Let's be clear. Within a year, Van Morrison would release his second album, the monumental "Astral Weeks." But here? I still can't wrap my head around it. Not bad, but ever since then, I just can't think about it.
I entered the usual place. Ordered the usual two beers and enjoyed the usual concert by an obscure local band, the "Jazzmasters." But that band, at least that one, wasn't the usual bunch of scoundrels that usually enlivened the place. They performed a handful of covers and only a few of their own songs. Among the covers, one of "Brown Eyed Girl" by good old Van the Man. Actually, more than a cover, it was a real reinterpretation in a noise key. No objections there. A wall of feedback that would have made both Jesus and Maria Catena turn pale; a solo guitar interlude that would have instead embarrassed the late Bo Diddley (for one reason or another, not often you see old Bo blush) and then the evocative voice of Laura, that's what the quintet's leader was called, whose timbre recalled another late great, Eva Cassidy. In short, it was truly crafted with skill and genius, enough to make me want to rediscover the album it originally belonged to.
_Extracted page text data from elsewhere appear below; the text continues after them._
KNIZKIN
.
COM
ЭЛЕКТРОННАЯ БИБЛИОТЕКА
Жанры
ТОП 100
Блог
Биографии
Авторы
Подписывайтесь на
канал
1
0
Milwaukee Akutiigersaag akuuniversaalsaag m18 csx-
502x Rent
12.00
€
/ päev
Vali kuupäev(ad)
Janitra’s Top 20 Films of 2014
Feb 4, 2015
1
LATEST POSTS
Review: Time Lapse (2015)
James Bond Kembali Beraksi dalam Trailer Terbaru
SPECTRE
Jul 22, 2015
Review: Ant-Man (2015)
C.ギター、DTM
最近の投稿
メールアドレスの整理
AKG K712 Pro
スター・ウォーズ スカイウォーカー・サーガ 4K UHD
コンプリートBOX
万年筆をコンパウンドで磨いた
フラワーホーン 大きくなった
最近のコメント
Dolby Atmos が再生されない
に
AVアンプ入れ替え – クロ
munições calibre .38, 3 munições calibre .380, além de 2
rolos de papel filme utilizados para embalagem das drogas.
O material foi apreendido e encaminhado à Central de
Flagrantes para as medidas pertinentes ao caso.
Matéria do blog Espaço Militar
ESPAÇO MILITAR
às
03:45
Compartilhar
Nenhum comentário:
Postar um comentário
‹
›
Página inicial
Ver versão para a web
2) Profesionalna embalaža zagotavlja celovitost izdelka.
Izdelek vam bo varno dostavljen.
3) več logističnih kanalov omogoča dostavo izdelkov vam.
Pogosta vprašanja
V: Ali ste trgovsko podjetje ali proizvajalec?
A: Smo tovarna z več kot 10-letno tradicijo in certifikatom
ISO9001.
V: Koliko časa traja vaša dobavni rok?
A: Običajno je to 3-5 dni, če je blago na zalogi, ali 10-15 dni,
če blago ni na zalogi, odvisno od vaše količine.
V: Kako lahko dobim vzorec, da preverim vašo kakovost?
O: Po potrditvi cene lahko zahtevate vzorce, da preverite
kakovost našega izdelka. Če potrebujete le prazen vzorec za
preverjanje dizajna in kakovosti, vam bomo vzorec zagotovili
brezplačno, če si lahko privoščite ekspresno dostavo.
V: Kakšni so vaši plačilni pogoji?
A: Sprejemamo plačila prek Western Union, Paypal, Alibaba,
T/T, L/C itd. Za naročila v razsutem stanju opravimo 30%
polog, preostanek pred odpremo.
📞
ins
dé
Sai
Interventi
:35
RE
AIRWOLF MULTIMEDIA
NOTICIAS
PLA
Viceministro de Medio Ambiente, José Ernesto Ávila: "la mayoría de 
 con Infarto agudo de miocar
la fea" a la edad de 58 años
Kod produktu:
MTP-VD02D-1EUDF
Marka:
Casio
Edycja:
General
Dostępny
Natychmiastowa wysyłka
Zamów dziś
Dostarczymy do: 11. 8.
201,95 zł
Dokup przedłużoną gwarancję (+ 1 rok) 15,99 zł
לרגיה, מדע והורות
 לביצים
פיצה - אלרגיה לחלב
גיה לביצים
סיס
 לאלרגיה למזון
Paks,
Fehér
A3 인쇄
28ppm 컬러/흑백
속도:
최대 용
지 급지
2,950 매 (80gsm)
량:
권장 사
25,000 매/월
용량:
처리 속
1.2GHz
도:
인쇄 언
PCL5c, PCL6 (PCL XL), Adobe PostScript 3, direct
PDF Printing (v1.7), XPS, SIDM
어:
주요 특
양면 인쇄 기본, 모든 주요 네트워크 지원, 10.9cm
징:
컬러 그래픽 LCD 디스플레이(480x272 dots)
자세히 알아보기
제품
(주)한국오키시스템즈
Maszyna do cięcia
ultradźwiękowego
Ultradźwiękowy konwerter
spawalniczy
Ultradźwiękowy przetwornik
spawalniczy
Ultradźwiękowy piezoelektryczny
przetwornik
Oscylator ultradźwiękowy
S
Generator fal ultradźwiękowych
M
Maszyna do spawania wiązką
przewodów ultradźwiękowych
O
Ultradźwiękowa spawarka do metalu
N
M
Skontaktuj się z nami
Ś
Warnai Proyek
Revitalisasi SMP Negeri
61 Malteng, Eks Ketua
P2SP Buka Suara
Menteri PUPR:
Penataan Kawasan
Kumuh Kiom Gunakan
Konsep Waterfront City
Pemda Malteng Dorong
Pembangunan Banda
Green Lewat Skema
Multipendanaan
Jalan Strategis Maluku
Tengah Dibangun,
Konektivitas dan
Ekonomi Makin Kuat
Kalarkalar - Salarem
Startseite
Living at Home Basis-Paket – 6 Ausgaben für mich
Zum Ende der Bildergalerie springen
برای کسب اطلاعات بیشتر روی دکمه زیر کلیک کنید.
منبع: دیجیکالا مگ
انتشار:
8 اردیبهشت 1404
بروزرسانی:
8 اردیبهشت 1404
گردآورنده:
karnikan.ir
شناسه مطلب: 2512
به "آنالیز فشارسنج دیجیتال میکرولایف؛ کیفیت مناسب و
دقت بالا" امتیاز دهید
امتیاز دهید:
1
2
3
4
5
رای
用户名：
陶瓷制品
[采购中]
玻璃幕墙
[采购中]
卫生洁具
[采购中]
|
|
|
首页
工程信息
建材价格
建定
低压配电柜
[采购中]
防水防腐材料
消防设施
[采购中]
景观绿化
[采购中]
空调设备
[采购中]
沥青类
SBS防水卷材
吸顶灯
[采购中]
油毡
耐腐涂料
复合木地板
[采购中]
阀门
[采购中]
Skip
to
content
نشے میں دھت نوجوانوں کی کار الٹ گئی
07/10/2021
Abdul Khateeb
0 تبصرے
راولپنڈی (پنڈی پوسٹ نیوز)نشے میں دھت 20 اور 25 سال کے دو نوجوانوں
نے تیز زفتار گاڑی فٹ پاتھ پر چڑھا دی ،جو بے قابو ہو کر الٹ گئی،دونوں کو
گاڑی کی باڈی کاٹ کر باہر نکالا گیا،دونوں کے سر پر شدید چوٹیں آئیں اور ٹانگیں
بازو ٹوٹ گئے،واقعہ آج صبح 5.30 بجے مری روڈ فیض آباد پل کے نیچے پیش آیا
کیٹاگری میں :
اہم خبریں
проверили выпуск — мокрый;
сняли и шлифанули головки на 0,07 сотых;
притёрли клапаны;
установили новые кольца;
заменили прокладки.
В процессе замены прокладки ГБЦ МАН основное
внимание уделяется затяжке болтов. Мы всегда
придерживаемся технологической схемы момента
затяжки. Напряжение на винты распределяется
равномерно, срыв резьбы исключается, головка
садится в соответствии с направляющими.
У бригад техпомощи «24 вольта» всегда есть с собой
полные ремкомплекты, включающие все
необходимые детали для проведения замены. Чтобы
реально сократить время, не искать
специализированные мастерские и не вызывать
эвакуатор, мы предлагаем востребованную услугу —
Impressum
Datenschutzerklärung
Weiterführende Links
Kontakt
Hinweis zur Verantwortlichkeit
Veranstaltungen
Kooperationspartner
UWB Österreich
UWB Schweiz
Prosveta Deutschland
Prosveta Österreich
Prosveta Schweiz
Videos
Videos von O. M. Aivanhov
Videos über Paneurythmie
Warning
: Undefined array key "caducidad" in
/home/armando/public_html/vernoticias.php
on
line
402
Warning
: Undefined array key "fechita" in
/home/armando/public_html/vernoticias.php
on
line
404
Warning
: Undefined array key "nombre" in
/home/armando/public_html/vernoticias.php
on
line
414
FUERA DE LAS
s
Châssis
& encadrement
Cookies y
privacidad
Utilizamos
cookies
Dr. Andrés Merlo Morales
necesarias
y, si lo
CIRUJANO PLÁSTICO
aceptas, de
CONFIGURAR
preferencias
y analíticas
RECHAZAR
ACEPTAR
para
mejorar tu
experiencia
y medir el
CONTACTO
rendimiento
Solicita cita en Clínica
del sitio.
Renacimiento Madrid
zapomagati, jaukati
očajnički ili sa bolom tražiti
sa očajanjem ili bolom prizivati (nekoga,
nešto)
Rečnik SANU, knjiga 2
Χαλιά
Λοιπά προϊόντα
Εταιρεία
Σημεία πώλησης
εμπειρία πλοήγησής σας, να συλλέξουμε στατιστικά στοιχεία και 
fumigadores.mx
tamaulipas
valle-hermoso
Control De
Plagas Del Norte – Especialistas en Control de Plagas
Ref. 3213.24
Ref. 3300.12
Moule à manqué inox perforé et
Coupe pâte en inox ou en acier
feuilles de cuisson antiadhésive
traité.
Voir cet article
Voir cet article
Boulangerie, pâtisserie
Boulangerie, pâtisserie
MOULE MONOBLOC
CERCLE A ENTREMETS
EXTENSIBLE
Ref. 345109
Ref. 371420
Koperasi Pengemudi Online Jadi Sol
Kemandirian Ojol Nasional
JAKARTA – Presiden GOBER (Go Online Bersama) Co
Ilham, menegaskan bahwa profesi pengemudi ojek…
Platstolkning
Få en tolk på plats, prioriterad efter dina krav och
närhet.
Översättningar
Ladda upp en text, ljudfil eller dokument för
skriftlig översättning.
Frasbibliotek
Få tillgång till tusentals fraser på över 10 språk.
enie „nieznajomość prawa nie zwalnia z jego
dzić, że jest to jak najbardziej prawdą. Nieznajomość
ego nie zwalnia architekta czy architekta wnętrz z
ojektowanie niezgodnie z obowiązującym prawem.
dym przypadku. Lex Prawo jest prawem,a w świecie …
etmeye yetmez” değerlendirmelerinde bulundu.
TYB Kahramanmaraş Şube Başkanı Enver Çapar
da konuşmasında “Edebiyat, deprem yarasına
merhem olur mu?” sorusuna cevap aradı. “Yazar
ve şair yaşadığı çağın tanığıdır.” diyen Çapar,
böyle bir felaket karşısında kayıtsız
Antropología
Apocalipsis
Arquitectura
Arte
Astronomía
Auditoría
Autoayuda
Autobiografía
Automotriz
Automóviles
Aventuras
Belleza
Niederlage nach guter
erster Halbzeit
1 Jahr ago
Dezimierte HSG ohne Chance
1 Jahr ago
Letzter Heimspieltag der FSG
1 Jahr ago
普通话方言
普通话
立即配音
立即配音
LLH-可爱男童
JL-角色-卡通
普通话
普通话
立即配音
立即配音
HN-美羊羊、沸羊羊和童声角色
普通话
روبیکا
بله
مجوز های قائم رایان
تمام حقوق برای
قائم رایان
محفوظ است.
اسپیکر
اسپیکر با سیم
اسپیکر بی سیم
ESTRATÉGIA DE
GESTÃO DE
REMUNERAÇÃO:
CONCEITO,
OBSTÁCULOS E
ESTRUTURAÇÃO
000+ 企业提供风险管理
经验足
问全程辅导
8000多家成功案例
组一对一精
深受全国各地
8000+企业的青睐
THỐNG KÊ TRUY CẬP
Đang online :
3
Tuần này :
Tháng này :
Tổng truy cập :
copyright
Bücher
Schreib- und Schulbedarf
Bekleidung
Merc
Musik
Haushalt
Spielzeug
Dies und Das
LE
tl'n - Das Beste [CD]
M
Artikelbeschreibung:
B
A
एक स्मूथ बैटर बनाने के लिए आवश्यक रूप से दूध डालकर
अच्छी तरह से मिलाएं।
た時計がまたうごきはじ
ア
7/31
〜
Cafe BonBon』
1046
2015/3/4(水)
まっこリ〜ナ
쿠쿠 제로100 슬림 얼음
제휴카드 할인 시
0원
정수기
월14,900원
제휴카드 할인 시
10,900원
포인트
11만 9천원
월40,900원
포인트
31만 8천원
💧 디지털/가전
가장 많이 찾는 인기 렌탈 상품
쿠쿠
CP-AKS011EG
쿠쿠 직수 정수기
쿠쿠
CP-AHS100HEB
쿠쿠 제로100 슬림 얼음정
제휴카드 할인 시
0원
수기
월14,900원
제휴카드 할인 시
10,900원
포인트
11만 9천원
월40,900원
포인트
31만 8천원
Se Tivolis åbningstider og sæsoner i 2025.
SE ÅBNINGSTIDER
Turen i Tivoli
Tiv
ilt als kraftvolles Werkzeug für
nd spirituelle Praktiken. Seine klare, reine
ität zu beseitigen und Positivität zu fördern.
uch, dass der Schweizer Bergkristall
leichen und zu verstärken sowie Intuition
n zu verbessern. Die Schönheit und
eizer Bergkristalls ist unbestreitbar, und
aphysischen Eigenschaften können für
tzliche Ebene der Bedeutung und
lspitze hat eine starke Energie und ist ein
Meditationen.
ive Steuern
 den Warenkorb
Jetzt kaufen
The concert ended - which in all serenity, in hindsight, I could call the highlight of a great day, if not for the fact it was a typical shitty day, thus the peak of a great shitty day -, I set off on foot towards home, crossing the city and its decay, encountering first an attempted mugging on an attractive blonde and then the completely drunk milkman from my neighborhood who could only ask me if I knew how long until the sun would rise. "I have no idea, man. You can't make heads or tails of anything anymore," I replied as I continued down the usual road. Then even a friend. We engaged in discussing the evolution of his life and the devolution of mine.
I got home at the usual five in the morning. Between a cigarette and some nonsense, the usual time had come. Everything was so predictable once.
I wasn't sleepy. As usual. But that version of "Brown Eyed Girl" immediately came to mind again. I rushed to search for "Blowin' Your Mind!" (Bang Records, 1962) in the last row of records on the shelf, which I had nicknamed the "forgotten zone." I searched for a long time. The dust covering that almost entirely abandoned section of the shelf offered anything but a helping hand. It certainly took more than five minutes to find it.
Once the initial famous hit "Brown Eyed Girl" started, I almost wished there had been more dust. Even more.
There weren't exactly the agonizing cries of a crime etched into it. I mean, nothing to say. Pleasant and all. His voice, his timbre, although not yet fully mature, were already leaving their mark. The rhythm and blues, while nothing extraordinary, was performed excellently, except for a few irreverent twists that hinted at the young man's genius compositional ambition with the peculiar authority of a vehement vocal presence. But there was no story. Maybe it just wasn't the night. Fact is, it lasted about ten minutes in play. More than a rediscovery, it was a disappointment. Probably the same that made me catalogue it in the forgotten zone. Perhaps it was a disappointment for Morrison too. Surely it was published against his will, inadvertently causing quite a few problems.
So I was once again prey to insomnia. Abandoned and inconclusive. I realized then that perhaps that record could be the only thing to help me in the fight against insomnia. It could heal me, provided I resigned to the idea that I had lost that day.
I took it out of the sleeve and played it a second time, now as the vanquished. In a day that smelled rotten, which I knew by heart and where everything always stayed the same, I decided to wallow in the already-heard sound of a record that played much like my day that had passed.
I truly felt at home. The usual home, the usual things. The usual music. Nothing new. I thought that in the end, if I ever became a skilled reviewer and had to rate that record, for completeness, I'd give it a good score; if I expected more, I would have relatively martyred it. But if I never became a reviewer, well, I would never have rated it.